**TEXT SHOWN:**
___

Building a real-time data pipeline using Spark Streaming and Kafka

Opcito Technologies
2 min readJul 13, 2018

In one of our previous blogs, Aashish gave us a high-level overview of data ingestion with Hadoop Yarn, Spark, and Kafka. Now it’s time to take a plunge and delve deeper into the process of building a real-time data ingestion pipeline. To do that, there are multiple technologies which you can use to write your own Spark streaming applications like Java, Python, Scala and so on. In this blog, I will explain how you can build one using Python.

This solution typically finds application in scenarios where businesses are struggling to make sense of the data collected over customer habits and preferences to be able to make smarter business decisions. The problem with the traditional approach of processing the data (before analyzing it) in a sequential manner is the bottleneck which takes time typically up to weeks. But with the approach which I am about to explain you can bring down this time significantly.

Before going through the modules of the solution, let’s take a quick look at the tools that I am going to use in this process:

  • Spark: Apache Spark is an open source and flexible in-memory framework which serves as an alternative to map-reduce for handling batch, real-time analytics, and data processing workloads. It provides native bindings for the Java, Scala, Python, and R programming languages, and supports SQL, streaming data, machine learning, and graph processing. I have used Spark, in the solution which I am about to explain, for improving the processing time.

___

**EXERCISES:**
1. According to the pipeline post, why is the traditional approach of processing data sequentially before analyzing it a problem? Answer in one to three sentences.
2. Reproduce the stretch of the pipeline post from "Opcito Technologies" through "one using Python." word for word.

**SUPPLIED INFORMATION:**
___

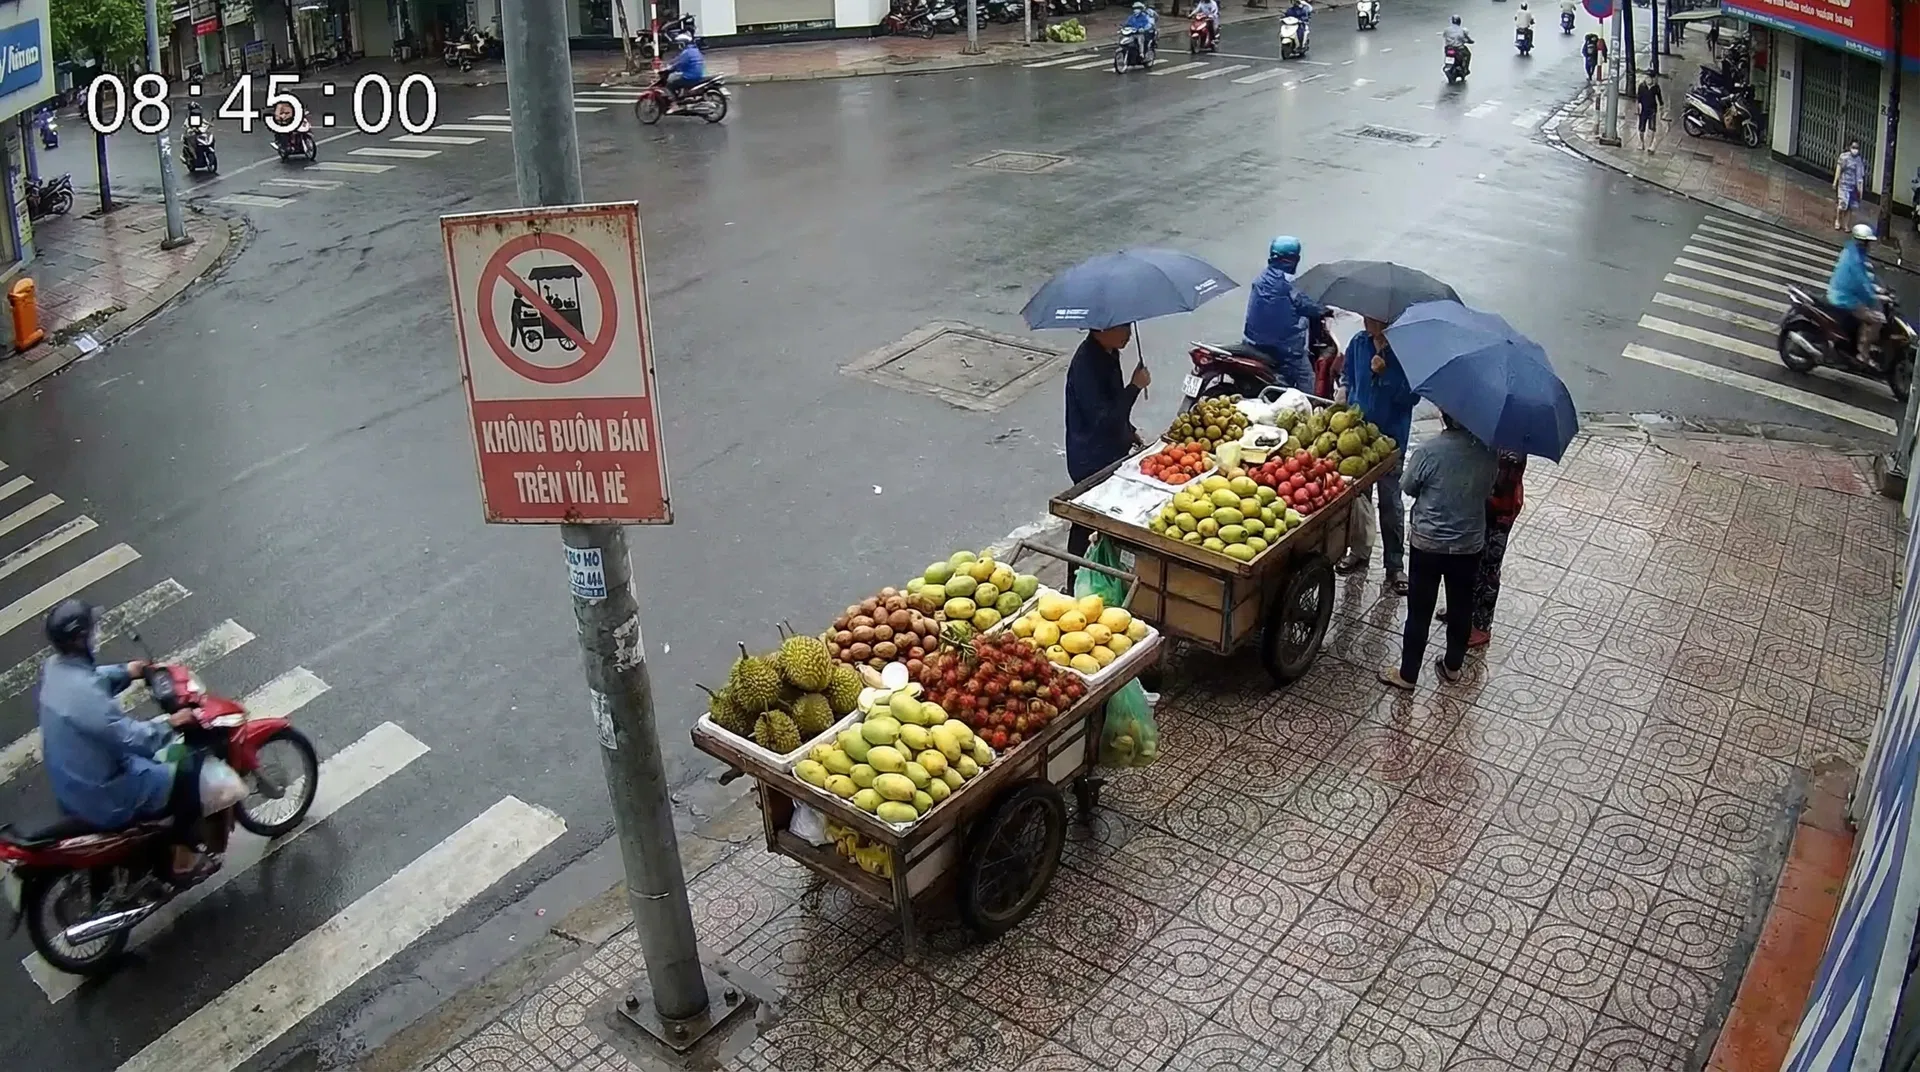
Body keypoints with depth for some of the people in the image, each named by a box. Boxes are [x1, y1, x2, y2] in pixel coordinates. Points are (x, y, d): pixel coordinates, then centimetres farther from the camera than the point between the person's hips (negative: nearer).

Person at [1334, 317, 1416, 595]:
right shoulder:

___

**ANSWERS FOR THE EXERCISE:**
1. Processing the data sequentially creates a bottleneck, and that bottleneck typically takes up to weeks. The approach the post describes is meant to bring this time down significantly.

2.
Opcito Technologies
2 min readJul 13, 2018

In one of our previous blogs, Aashish gave us a high-level overview of data ingestion with Hadoop Yarn, Spark, and Kafka. Now it’s time to take a plunge and delve deeper into the process of building a real-time data ingestion pipeline. To do that, there are multiple technologies which you can use to write your own Spark streaming applications like Java, Python, Scala and so on. In this blog, I will explain how you can build one using Python.